1950 vintage, outside the front door

1950 vintage, outside the front door

The Pebble Beach complex, on the Monterey Bay coast, was home to the 2014 two-yearly gathering of the Preferred Hotel Group. It also hosts, every January, a major Wine & Food Festival, and in August the annual Grande Concours of classic and vintage cars (during that time, the gal is told, only cars worth $500,000 or above are allowed near the complex’s luxury hotels’ entrances). This November, a 1950-vintage beauty, in shades of raspberry mousse, had come to visit. It went beautifully with the snow-white hair of its driver who, judging by his body language, was probably also its owner.

Photographing the piper

Photographing the piper

Year-round, The Inn at Spanish Bay, the Pebble Beach hotel where the Preferred group met, has a sunset piper, just like the six o’clock piping ritual at Turnberry in Scotland, the links-set hotel on which the Inn at Spanish Bay was modelled – yes, The Inn at Spanish Bay similarly has a 72-par links, sandy wasteland, course, designed by Robert Trent Jones Jr, Tom Watson and Sandy Tatum. After he finished his first round, Tom Watson is said to have declared ‘This is so much like Scotland I can almost hear the bagpipes playing’. Ergo, every sunset, a piper emerges from the dunes, coming from the west so impossible to photograph.

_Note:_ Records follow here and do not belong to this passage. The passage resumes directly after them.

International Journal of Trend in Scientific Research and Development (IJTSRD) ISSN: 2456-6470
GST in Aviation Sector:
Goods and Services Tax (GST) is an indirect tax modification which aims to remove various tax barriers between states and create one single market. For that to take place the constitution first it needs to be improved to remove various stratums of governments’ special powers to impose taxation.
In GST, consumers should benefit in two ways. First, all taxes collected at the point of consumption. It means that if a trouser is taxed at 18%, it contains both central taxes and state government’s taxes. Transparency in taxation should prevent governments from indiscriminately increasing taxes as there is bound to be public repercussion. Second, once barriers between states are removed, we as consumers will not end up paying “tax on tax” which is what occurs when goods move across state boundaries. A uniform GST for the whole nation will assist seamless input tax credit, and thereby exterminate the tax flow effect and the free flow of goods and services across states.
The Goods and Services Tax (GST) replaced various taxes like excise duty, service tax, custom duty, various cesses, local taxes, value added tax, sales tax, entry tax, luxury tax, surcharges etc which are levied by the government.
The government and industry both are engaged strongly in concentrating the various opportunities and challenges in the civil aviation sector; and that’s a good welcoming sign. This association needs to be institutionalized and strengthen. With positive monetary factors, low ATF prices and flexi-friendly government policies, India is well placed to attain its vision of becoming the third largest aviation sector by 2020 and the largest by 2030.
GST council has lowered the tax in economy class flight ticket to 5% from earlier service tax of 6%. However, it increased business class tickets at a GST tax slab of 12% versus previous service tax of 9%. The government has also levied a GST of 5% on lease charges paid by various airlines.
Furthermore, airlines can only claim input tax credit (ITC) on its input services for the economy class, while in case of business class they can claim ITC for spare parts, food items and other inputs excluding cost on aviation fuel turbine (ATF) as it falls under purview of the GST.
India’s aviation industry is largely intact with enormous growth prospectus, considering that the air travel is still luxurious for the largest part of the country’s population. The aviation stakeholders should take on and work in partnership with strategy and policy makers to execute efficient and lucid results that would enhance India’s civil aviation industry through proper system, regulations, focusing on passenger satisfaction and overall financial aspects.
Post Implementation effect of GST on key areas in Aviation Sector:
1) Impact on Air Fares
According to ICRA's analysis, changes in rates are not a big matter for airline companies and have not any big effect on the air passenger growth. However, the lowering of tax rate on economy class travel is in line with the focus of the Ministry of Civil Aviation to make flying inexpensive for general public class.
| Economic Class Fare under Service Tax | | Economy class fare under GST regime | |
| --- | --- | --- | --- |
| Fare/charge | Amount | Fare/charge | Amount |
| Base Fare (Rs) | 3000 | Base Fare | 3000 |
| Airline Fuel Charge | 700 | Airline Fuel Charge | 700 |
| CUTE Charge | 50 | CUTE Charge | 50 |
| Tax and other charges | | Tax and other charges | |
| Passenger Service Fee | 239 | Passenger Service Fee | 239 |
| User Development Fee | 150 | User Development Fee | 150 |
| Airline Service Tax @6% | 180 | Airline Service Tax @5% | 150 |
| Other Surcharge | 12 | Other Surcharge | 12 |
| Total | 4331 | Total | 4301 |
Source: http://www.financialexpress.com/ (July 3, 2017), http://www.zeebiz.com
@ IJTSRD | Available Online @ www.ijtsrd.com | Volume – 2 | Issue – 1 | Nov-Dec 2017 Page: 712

Deer temporarily block a path

Deer temporarily block a path

It was amusing, anyway, to see so many of the Preferred delegates rising from seats around the many blazing firepits on the hotel’s terrace to take photographs of the piper. This place is certainly nature at its best, by the way. At least three deer consider the entire complex of The Inn at Spanish Bay as their personal territory. Heading back from the gym, in the sports club six minutes’ walk from the main hotel, the animals were on the pavement, and showed no fear. Just as I found in the Galapagos last week, it is as if humans are invisible. I saw them again and again. One day they were on the path right next to where the bagpiper would emerge from the dunes in a few hours’ time.

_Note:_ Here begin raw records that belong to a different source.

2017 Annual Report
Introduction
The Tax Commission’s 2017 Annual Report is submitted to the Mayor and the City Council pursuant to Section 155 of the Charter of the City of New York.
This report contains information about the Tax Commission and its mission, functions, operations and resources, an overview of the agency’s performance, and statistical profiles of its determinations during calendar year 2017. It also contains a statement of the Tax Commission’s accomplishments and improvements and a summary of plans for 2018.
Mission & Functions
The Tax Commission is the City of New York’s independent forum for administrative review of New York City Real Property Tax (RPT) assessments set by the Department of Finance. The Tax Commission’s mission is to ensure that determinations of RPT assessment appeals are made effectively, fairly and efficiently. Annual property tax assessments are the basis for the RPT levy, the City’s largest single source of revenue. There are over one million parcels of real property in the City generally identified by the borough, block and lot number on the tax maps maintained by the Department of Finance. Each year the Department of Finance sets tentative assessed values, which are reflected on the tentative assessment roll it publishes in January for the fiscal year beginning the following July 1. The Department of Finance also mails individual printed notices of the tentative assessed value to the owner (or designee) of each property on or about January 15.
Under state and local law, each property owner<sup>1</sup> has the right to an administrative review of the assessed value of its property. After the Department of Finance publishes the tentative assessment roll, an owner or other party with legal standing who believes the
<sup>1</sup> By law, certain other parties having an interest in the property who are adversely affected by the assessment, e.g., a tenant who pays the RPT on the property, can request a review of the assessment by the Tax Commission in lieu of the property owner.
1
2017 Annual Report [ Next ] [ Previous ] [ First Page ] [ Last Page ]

Great exercise along the boardwalk to a carpark

Great exercise along the boardwalk to a carpark

Oh those dunes! Luxury is a hotel that allows the fitness seeker to get natural, as well as gym, workouts. Obviously the dunes themselves are highly protected but the inn at Spanish Bay has thoughtfully laid a boardwalk down through them to the coastline, where you can run, or hike, for half a mile in each direction. Both ends connect to the public 17-Mile Drive, a road constructed in 1892 by the Pacific Improvement Company, a consortium of railroad barons, to enable pleasure-seekers to drive along the coast between Carmel and Monterey. At either end of today’s boardwalk are parking spots, so locals come and walk the walk, with tiny pooches on leads or kids in wellington boots aching to get down on to the actual beach.